- Born: October 4, 1897 Chicago
- Died: February 8, 1970 (aged 72) Lansing, Michigan
- Education: University of Chicago; George Williams College;
- Known for: Effects of habits of living on health and well-being
- Scientific career
- Fields: Physiology: sports physiology and fitness
- Institutions: George Williams College, Michigan State University
- Thesis: Studies on the physiology of exercise

= Arthur H. Steinhaus =

American physical fitness expert (1897–1970)

Arthur H Steinhaus (October 4, 1897 – February 8, 1970) was an American physical fitness expert and sports physiologist.

== Biography ==
Arthur H [no middle name] Steinhaus was born in Chicago, Illinois, on October 4, 1897. He received his B.S., M.S. and Ph.D. from the University of Chicago (1919–1928) in zoology and physiology and his B.P.E. and M.P.E. from George Williams College in physical education (1915–1926).

== Career ==
For fifty years, 1915–1965, Steinhaus was associated with George Williams College as a student, teacher, Dean, and finally Dean Emeritus. After his retirement as Dean Emeritus, he was appointed Distinguished Service Professor by the Chicago College of Osteopathy on limited assignment to the Department of Physiology, and then served as a visiting professor at Michigan State University from 1966-1969. He taught in summer and evening sessions at the Universities of California, Colorado, Wisconsin, Saskatchewan, Southern California, and Northwestern. He served appointments as Fulbright Professor to Germany and Japan, did research in Germany and Denmark, and lectured in Europe, Asia, Africa, Australia, New Zealand, and Malaysia.

== Recognition ==

In 1944 Steinhaus was on leave to serve as Chief of the Division of Physical Education and Health Activities in the US Office of Education. During the war he was a Civilian Advisor to the US Navy on matters of physical fitness and physical rehabilitation. He conducted research on the physiology of exercise and spent a year in Europe as a Guggenheim Fellow in the John Simon Guggenheim Memorial Foundation. He was elected into the National Academy of Kinesiology (née American Academy of Physical Education) in 1930 as Fellow #29 and went on to serve as the Academy's President during 1943-1945. His writings appeared in purely research journals such as the American Journal of Physiology, in professional journals such as the American Journal of Public Health, and in popular magazines such as Coronet and Look.

== Death ==
He died on February 8, 1970, in Lansing, Michigan.

== Research interests ==

After 1923, he was interested in research to disclose the effects of habits of living on health and well-being. "Habits of living" include eating, drinking, exercising, fatigue, rest, relaxation, smoking and various emotional states. In later years his interest centered on interrelationship of mind and body with emphasis on mental health and "total fitness." A good deal of his scholarly work was directed toward interpreting the findings of research for the average practitioner in physical education—a kind of "middleman" function.

== Archive ==
Arthur H Steinhaus' papers are located in the Special Collections of the University of Tennessee, Knoxville (MS.0914 (more than 30 linear feet) and MS.1127. Two well-developed and extensive Finding Aids have been prepared, which includes a biographical summary, quoted above, with permission of J. B. Beals (e-mail April 3, 2012).
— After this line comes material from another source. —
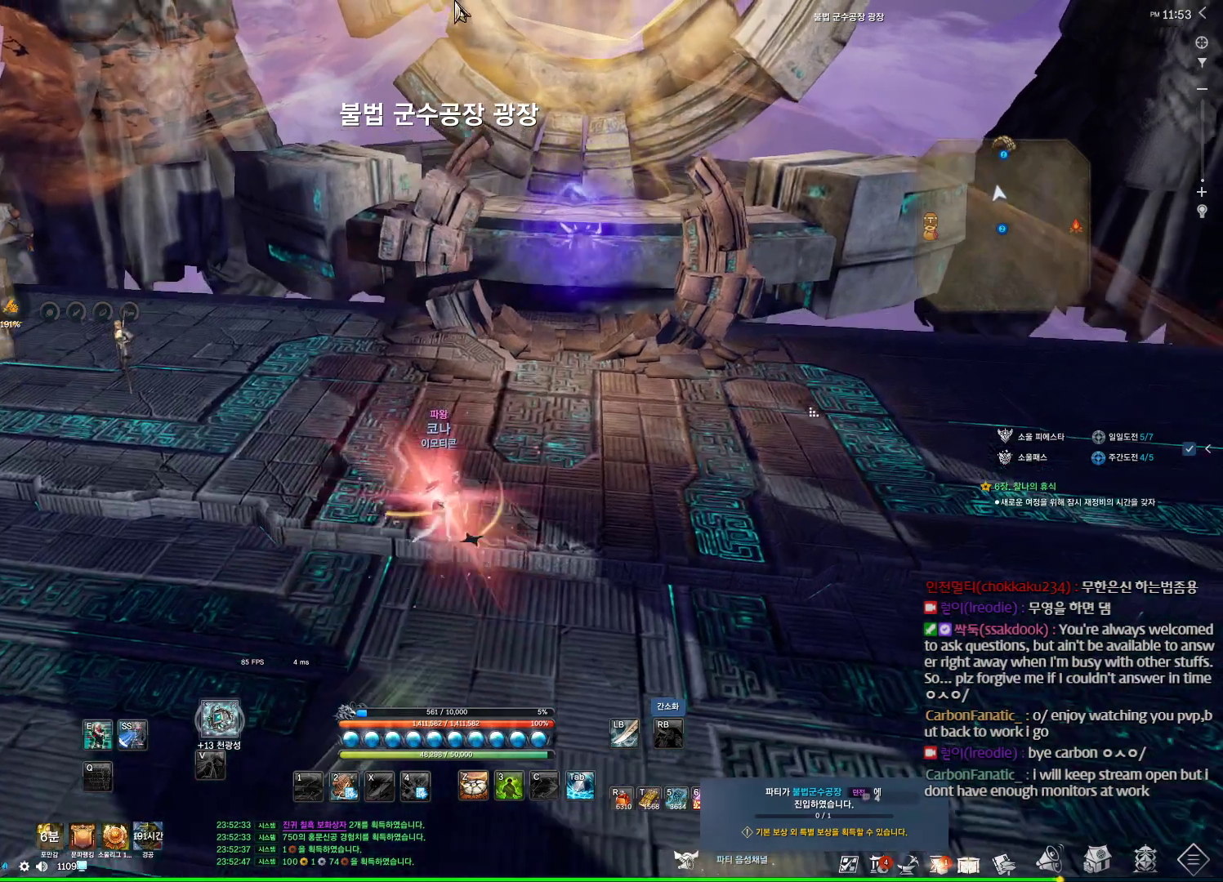
{"keys": ["alt", "w"], "mouse": [], "events": [[200, "d", "up"], [233, "alt", "up"], [433, "alt", "down"]]}
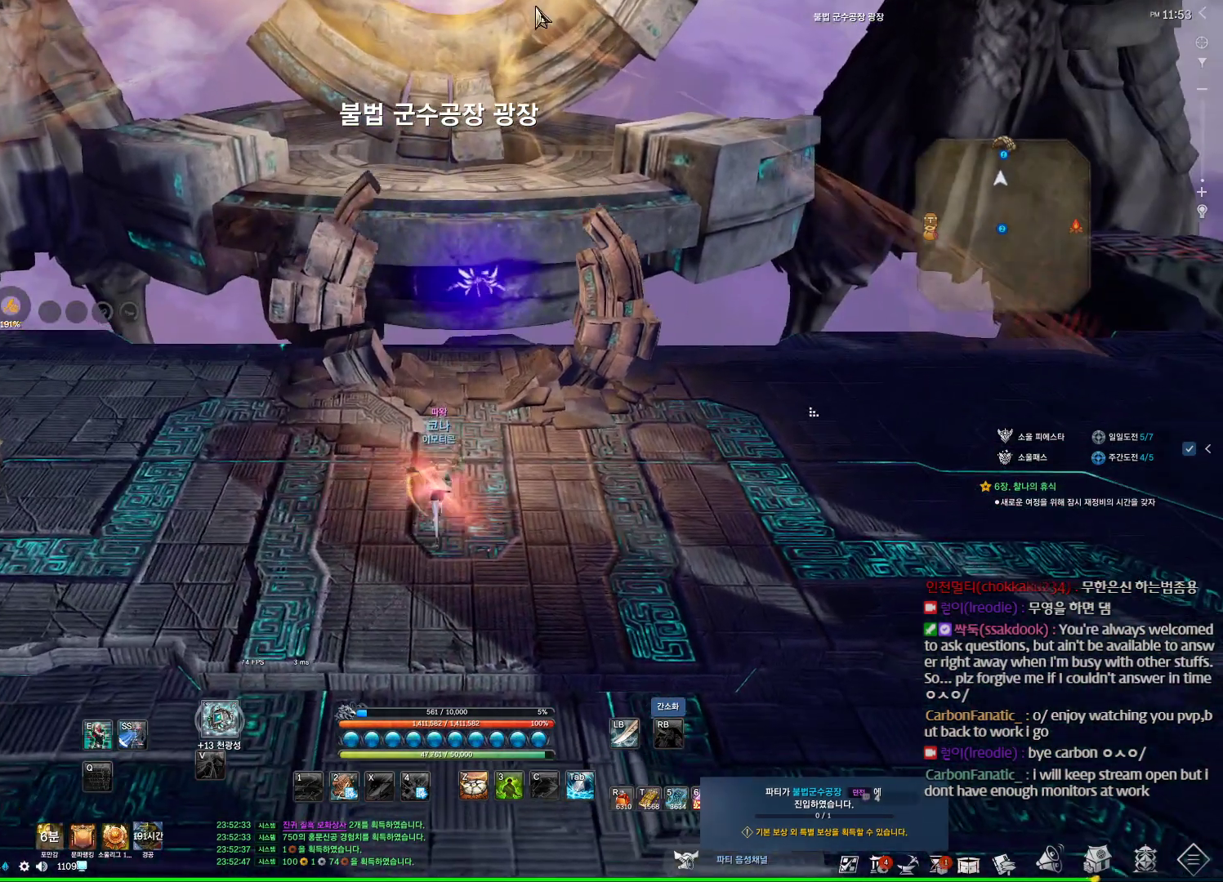
{"keys": ["w"], "mouse": [], "events": [[167, "d", "down"], [267, "d", "up"], [433, "alt", "up"]]}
== Theses and dissertation ==
- Bachelor of Physical Education, Young Men's Christian Association College, 1921. "Graduation thesis in candidacy for BPE "Reaction time as an index to the state of fatigue of the nervous system"
- "SM", University of Chicago, 1925. Thesis: "The influence of exercise on the basal metabolic rate" and Crerar Library, University of Chicago, record
1. Master of Physical Education, Young Men's Christian Association (YMCA) College, 1926. "Graduation thesis in candidacy for the degree of MPE. "The influence of physical work on the basal metabolism"
- PhD, University of Chicago, 1928. Dissertation: "Studies on the physiology of exercise" and Crerar Library, University of Chicago, record.